Do Managed Service Providers Provide Adequate Security for LANs/WANs?
By Frank J. Ohlhorst June 25, 2011 10:34 PM
Table Of Contents
  • 2. The Cloud and Appliances
2. The Cloud and Appliances

Some companies, as a matter of fact, are already using managed Cloud-based security services without even realizing it. Case in point: securing email.  Many products actually use a Cloud-based service to secure email, filter spam, scan for viruses and quarantine malware.  That is especially true if you are using a hosted email solution; and sometimes true when not.

For example, some of the appliance-based solutions actually work with remote scanning engines to protect email—in effect the security function is happening in the Cloud. Why am I mentioning this? Simply put, it shows that some security services deserve to be in the cloud.  They work very well when they, like email, must traverse the cloud with little latency.

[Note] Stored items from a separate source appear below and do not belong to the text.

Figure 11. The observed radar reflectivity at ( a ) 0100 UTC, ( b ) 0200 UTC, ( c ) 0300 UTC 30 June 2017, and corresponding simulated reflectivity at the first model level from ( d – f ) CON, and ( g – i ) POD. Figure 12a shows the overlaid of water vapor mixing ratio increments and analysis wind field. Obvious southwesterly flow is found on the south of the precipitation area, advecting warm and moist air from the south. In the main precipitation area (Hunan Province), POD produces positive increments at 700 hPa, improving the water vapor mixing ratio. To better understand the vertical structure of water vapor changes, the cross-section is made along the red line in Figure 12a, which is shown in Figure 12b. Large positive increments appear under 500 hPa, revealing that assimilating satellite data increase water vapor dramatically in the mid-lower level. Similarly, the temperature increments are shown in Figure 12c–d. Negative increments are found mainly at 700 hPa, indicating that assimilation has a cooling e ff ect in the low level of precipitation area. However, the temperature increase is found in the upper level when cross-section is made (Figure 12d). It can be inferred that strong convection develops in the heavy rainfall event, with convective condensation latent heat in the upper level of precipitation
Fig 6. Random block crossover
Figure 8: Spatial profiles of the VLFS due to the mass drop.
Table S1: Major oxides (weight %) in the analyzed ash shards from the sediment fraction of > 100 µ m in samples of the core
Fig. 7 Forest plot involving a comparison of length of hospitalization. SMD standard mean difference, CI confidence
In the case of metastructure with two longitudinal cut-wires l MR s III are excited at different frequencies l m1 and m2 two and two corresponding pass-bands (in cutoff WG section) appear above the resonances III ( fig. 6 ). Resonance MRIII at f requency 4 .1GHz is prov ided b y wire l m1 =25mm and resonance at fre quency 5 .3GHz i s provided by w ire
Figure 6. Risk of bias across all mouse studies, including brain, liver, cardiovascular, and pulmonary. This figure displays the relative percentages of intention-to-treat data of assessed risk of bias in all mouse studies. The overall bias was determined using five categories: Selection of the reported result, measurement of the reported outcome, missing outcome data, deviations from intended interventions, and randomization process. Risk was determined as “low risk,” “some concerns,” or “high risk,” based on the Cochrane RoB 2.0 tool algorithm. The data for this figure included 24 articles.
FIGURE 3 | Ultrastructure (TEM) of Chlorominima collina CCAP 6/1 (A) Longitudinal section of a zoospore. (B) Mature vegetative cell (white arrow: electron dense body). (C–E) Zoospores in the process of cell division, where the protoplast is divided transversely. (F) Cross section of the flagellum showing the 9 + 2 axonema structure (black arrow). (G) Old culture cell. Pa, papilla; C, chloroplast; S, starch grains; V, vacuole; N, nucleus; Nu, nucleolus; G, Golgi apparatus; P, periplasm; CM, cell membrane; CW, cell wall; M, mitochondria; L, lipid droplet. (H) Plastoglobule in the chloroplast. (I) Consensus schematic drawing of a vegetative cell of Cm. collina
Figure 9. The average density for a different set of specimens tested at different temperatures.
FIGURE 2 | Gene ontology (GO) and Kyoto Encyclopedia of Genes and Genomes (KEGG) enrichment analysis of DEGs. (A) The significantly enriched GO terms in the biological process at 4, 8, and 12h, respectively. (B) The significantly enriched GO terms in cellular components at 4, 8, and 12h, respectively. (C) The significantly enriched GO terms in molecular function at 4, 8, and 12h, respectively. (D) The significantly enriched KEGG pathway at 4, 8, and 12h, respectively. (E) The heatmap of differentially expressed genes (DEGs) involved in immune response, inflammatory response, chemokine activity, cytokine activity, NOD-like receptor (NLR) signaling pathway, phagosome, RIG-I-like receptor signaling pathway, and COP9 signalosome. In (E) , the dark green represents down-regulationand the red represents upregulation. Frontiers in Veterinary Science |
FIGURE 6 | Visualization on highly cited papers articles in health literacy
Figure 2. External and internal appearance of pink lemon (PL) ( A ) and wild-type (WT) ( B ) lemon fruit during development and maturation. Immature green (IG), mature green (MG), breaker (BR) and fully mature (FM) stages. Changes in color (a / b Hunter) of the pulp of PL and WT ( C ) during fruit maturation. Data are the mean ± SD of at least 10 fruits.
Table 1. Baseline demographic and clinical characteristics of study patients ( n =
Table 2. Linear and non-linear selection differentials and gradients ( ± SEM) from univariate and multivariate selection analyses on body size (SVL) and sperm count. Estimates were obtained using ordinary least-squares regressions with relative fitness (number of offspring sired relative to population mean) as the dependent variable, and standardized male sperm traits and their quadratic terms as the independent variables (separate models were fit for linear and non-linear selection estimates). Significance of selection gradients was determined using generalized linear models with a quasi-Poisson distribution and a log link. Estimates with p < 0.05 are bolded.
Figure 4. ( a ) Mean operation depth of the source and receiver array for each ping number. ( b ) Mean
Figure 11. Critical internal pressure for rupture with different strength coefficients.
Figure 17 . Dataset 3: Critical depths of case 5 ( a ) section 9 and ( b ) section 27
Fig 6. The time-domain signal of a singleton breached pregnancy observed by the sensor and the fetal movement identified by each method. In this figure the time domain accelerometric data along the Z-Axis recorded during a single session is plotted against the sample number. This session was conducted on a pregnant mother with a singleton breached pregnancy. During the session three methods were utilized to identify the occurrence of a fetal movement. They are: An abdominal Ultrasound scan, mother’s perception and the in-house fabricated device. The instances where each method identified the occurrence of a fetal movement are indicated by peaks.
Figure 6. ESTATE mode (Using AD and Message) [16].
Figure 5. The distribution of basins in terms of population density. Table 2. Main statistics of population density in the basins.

Here’s the $64,000 question, however: What if the traffic is not just email?  What about other internet traffic, such as secured and non-secured browsing, applications or any other number of internet usage scenarios? Can they be protected via a hosted-security model?

Several vendors think so.  Some are purely Cloud-based entities.  Others leverage a hybrid approach of putting an appliance onsite to reduce latency and accelerate WAN traffic, while doing the hardcore security processing in the Cloud across server farms located in remote datacenters.

For SMBs, it comes down to a case of pay now or pay later. If a small business uses Cloud-based applications and servers—or, more appropriately, Infrastructure as a Service—then relying on a Cloud-based security provider, such as CloudPassage makes a great deal of sense. The advantages include low upfront costs, easier management and the ability to shift the technical burden (and perhaps blame) to an external party.

However, there is a price to pay beyond a dollar value.  That price comes in the form of latency, bandwidth limitations and processing overhead. The trick here is to understand how much of your traffic actually traverses the Cloud, as opposed to how much traffic moves within your LAN.

All things considered, Security as a Service is a viable option for today’s small businesses. However, IT pros must vet these services and calculate the cost of latency, bandwidth and other elements before signing on the dotted line. For those that are uncomfortable with all of their traffic flying around on the Web (via secure tunnels to a SaaS provider), there are still plenty of locally installed on premise solutions, which can secure networks. But these require significantly more upkeep and high initial investments.